Appellate Court Found Unclean Hands Even Though That Ground Was Not Entertained By Lower Court.
Trees, trees, trees! Boy, do they generate disputes between neighbors when views are impacted. The next case is extraordinary because the reviewing court reversed an attorney’s fees award, on its own, based on the equities—too many fees spent on a tree trimming dispute which should have been resolved had the two parties been true neighbors.
Katz v. Puda, Case No. D071644 (4th Dist., Div. 1 Aug. 24, 2018) (unpublished) was a dispute between neighbors, where there was no homeowner association, about obstruction of view by untrimmed trees. There was a recorded Declaration of Restrictions (DOR) requiring the trimming of trees, but the neighbors could not reach a resolution and submitted the dispute to a three-day bench trial, where the lower court found the DOR unenforceable and awarded the prevailing neighbor $42,542.50 in attorney’s fees.
The Fourth District, Division 1, on appeal, affirmed the lower court’s denial of tree trimming relief, but on a different ground because it did believe that the DOR was sufficiently clear as to be enforceable.

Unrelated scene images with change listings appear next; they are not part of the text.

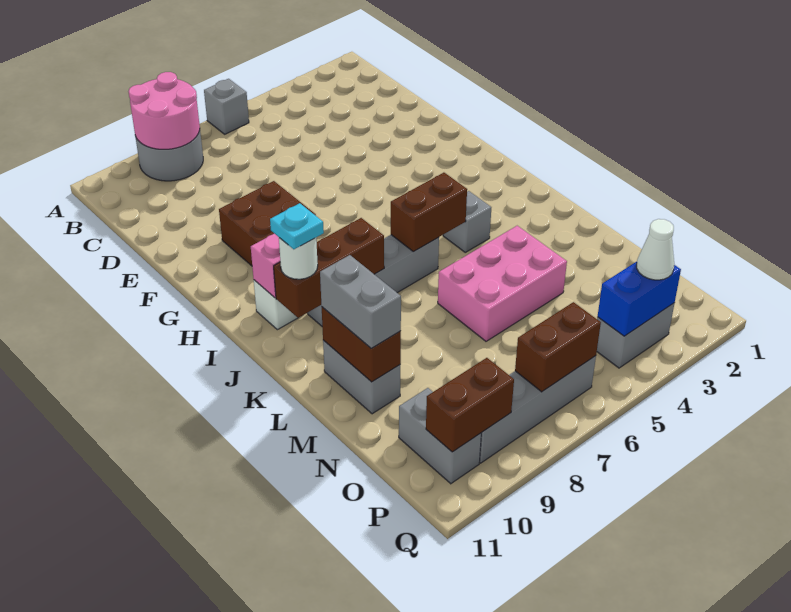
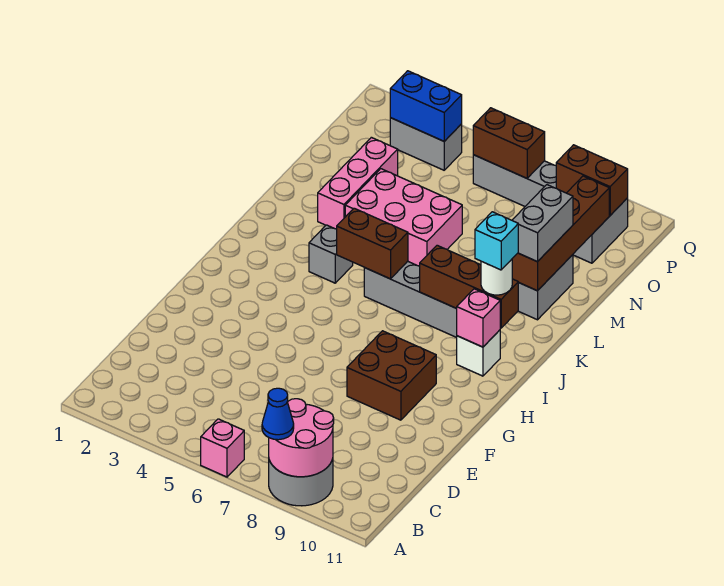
grey 1x1 brick [204,79,249,134] -> pink 1x1 brick [201,419,244,477]
none -> blue 1x1 cone [262,388,294,440]
cyan 1x1 plate [270,203,324,249] -> cyan 1x1 brick [475,212,518,270]
none -> pink 1x3 brick [318,137,398,229]
brown 1x2 brick [322,307,401,382] -> brown 1x4 brick [512,176,609,291]
white 1x1 cone [637,219,674,280] -> none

However, it found that the whole dispute was such that both sides were guilty of unclean hands. The dispute should not have escalated to the point of consuming three days of a trial court’s time and attorney’s fees of over $40,000 by one side, with the potential for ongoing enforcement litigation in the courts. That resulted in the wholesale reversal of the fee award—with the appellate court obviously peeved by both parties’ failure to act in a neighborly manner.
BLOG OBSERVATION—The “winning” appellate attorney as far as obtaining a reversal of the fee award was Barry A. Ross, an Orange County-based attorney who does a lot of HOA work and who is an acquaintance of co-contributor Marc. Congratulations, Barry.